• [Questions]
1. Pouvez-vous reproduire fidèlement le texte de l'exercice, en commençant à « Face au défi » et en allant jusqu'à « rapprochant de la Chine. » ?
2. Quelles sont toutes les personnes nommées dans le texte de l'exercice ?

----- Texte de l'exercice -----

Face au défi global que représente la Chine de Xi Jinping, les États-Unis restent très affaiblis par la polarisation et la division de la nation. D’où la volonté de concentrer toutes leurs forces sur l’endiguement de la Chine. Avec l’espoir, à terme, de détacher Moscou de Pékin en réalisant la manœuvre symétrique de celle effectuée avec succès par Henry Kissinger et Richard Nixon en 1972 pour diviser le bloc de l’Est en se rapprochant de la Chine.
Par contraste avec la fragilité des États-Unis, la Russie paraît remarquablement stable, tenue d’une main de fer par Vladimir Poutine, qui est arrivé au pouvoir en 1999 et est assuré de pouvoir le conserver jusqu’en 2036. Mais elle est minée par son effondrement démographique, accentué par le désastre sanitaire de l’épidémie de Covid, par une économie fondée sur la rente des hydrocarbures appelée à disparaître, par une société plongée dans l’anomie qui voit 45 % des jeunes souhaiter quitter le pays, par l’échec du pivot vers l’Asie lancé par Vladimir Poutine en 2012.

----- Entrées extraites -----

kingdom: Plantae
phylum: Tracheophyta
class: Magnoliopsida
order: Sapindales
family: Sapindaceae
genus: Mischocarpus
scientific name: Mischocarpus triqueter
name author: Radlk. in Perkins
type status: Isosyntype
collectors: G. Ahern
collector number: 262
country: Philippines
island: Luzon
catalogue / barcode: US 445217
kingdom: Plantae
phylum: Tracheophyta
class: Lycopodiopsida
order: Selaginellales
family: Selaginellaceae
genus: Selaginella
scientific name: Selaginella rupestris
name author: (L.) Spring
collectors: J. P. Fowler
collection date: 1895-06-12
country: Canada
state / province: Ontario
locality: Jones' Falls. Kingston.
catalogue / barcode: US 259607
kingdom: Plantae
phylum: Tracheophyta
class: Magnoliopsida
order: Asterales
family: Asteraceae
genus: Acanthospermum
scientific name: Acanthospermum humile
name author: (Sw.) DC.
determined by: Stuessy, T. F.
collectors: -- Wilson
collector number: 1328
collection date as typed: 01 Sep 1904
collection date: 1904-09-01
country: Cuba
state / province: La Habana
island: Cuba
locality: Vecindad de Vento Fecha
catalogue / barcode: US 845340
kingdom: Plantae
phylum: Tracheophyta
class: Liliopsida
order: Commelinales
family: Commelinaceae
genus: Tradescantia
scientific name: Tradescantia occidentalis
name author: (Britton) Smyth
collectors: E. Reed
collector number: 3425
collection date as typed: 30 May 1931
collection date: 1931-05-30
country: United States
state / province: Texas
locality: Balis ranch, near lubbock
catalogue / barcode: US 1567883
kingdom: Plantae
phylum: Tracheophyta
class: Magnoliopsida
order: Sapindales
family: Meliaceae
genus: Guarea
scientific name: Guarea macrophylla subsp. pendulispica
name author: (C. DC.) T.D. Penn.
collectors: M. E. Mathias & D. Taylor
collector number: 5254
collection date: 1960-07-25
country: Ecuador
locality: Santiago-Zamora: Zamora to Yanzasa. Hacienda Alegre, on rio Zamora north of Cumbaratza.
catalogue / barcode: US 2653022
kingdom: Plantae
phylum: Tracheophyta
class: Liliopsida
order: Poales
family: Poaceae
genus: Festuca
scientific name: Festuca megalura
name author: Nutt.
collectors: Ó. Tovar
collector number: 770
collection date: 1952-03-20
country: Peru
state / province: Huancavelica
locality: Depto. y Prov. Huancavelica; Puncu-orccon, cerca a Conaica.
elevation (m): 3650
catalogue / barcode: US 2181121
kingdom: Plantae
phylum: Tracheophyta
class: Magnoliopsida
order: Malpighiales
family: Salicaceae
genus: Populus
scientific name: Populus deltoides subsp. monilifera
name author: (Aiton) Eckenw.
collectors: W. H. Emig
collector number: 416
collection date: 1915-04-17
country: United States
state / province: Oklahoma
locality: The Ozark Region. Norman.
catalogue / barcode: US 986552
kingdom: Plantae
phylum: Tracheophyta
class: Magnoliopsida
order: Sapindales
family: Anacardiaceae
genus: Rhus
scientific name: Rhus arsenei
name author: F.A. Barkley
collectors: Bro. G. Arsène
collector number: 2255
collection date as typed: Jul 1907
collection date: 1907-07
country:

-----

• [Réponses]
1.
Face au défi global que représente la Chine de Xi Jinping, les États-Unis restent très affaiblis par la polarisation et la division de la nation. D’où la volonté de concentrer toutes leurs forces sur l’endiguement de la Chine. Avec l’espoir, à terme, de détacher Moscou de Pékin en réalisant la manœuvre symétrique de celle effectuée avec succès par Henry Kissinger et Richard Nixon en 1972 pour diviser le bloc de l’Est en se rapprochant de la Chine.

2. Xi Jinping, Henry Kissinger, Richard Nixon, Vladimir Poutine